Prediction Process

The code includes two main prediction phases: local validation during client training and global evaluation of the aggregated model. Below is a detailed breakdown:

1. Local Validation Prediction (Per Node)

Purpose:

Evaluate each client’s locally updated model on its validation set to measure node-specific performance.

Code Snippet:

# Inside the node training loop:
start_pred_time = time.time()
loss, accuracy, precision, recall = model.evaluate(X_val, Y_val, verbose=0)
end_pred_time = time.time()
local_prediction_time = end_pred_time - start_pred_time

Steps:

  • Input: Validation data (X_val, Y_val) split from the client’s local dataset.

  • Prediction: Uses Keras model.evaluate() to compute predictions and metrics (accuracy, precision, recall).

  • Timing: Measures prediction latency for the local model.

  • F1-Score Calculation:

    f1_score = calculate_f1_score(precision, recall)  # Uses precision and recall from evaluation
    

Key Metrics Tracked:

  • Local accuracy, precision, recall, F1-score.

  • Local prediction time (local_prediction_times list).

2. Global Model Prediction (Per Round)

Purpose:

Evaluate the aggregated global model on a reserved test set after each federated round.

Code Snippet:

# After weight aggregation in each round:
start_glob_pred_time = time.time()
loss, accuracy, precision, recall = model.evaluate(X_test, Y_test, verbose=0)
end_glob_pred_time = time.time()
global_pred_time = end_glob_pred_time - start_glob_pred_time

Steps:

  • Test Data: Loaded using X_test, Y_test = load_data(num_nodes + 1), assuming client num_nodes + 1 is reserved for testing.

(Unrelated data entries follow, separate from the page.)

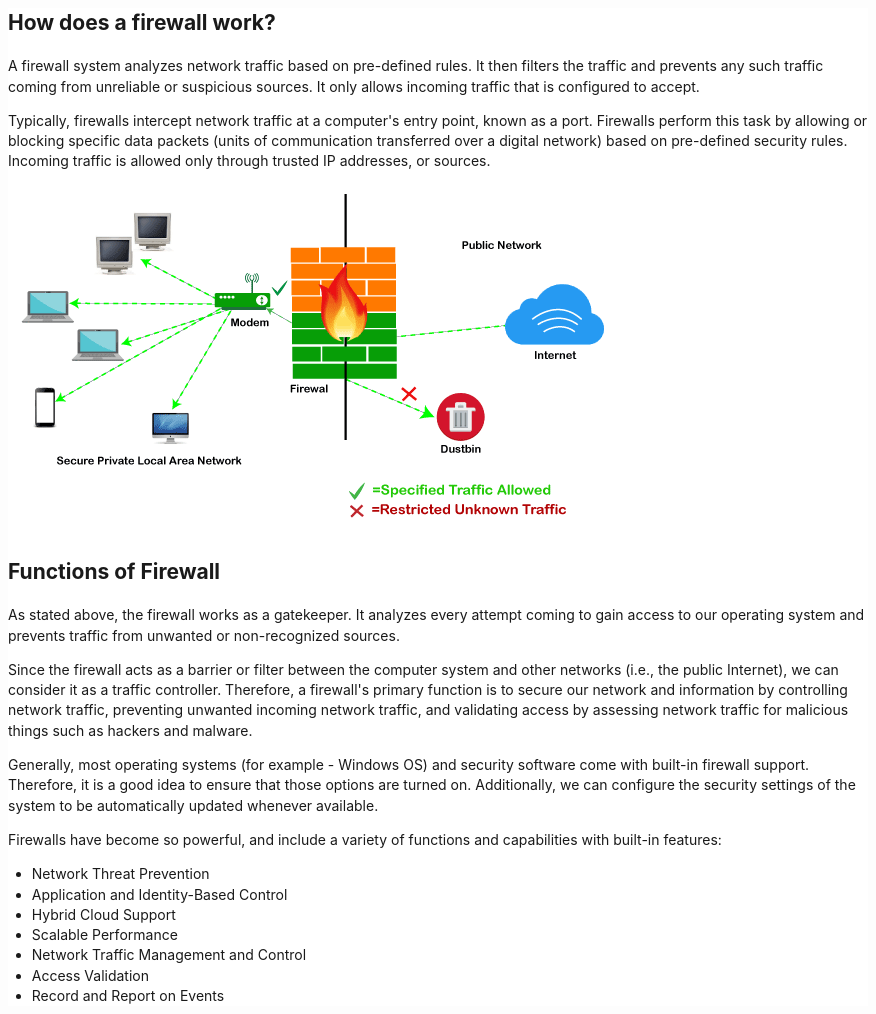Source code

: How does a firewall work?
-------------------------

A firewall system analyzes network traffic based on pre-defined rules. It then filters the traffic and prevents any such traffic coming from unreliable or suspicious sources. It only allows incoming traffic that is configured to accept.

Typically, firewalls intercept network traffic at a computer's entry point, known as a port. Firewalls perform this task by allowing or blocking specific data packets (units of communication transferred over a digital network) based on pre-defined security rules. Incoming traffic is allowed only through trusted IP addresses, or sources.

![Firewall](assets/what-is-firewall-2.png)

Functions of Firewall
---------------------

As stated above, the firewall works as a gatekeeper. It analyzes every attempt coming to gain access to our operating system and prevents traffic from unwanted or non-recognized sources.

Since the firewall acts as a barrier or filter between the computer system and other networks (i.e., the public Internet), we can consider it as a traffic controller. Therefore, a firewall's primary function is to secure our network and information by controlling network traffic, preventing unwanted incoming network traffic, and validating access by assessing network traffic for malicious things such as hackers and malware.

Generally, most operating systems (for example - Windows OS) and security software come with built-in firewall support. Therefore, it is a good idea to ensure that those options are turned on. Additionally, we can configure the security settings of the system to be automatically updated whenever available.

Firewalls have become so powerful, and include a variety of functions and capabilities with built-in features:

-   Network Threat Prevention
-   Application and Identity-Based Control
-   Hybrid Cloud Support
-   Scalable Performance
-   Network Traffic Management and Control
-   Access Validation
-   Record and Report on Events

  • Prediction: Uses the updated global model to infer on the test set.

  • Timing: Tracks global prediction latency (stored in global_pred_times).

  • Metrics: Logs global accuracy, precision, recall, and F1-score.

3. Key Observations

  • Prediction Workflow:

    • Both local and global predictions are evaluation-driven, not standalone inference on new data.

    • Relies on Keras’ model.evaluate(), which internally calls predict() and computes metrics.

  • Limitations:

    • No explicit predict() calls – metrics are derived directly from evaluation.

    • Test data is static (loaded once at initialization) and may not represent real-world streaming data.

  • Customization:

    • To perform inference on new data, add:

      predictions = global_model.predict(new_data)  # Outside the training loop
      

4. Tracked Metrics

  • Local:

    • Per-node prediction times, precision, recall, F1.

    • Variance and standard deviation across nodes.

  • Global:

    • Round-wise prediction times (global_pred_times).

    • Accuracy, precision, recall, F1 (global_accuracies, etc.).

  1. Dependencies

  • Assumes X_test/Y_test are preprocessed and scaled (matches X_df_scl format).

  • Requires calculate_f1_score() for F1 computation.

This design focuses on collaborative evaluation rather than real-time intrusion detection. For deployment, additional logic would be needed to handle live prediction tasks.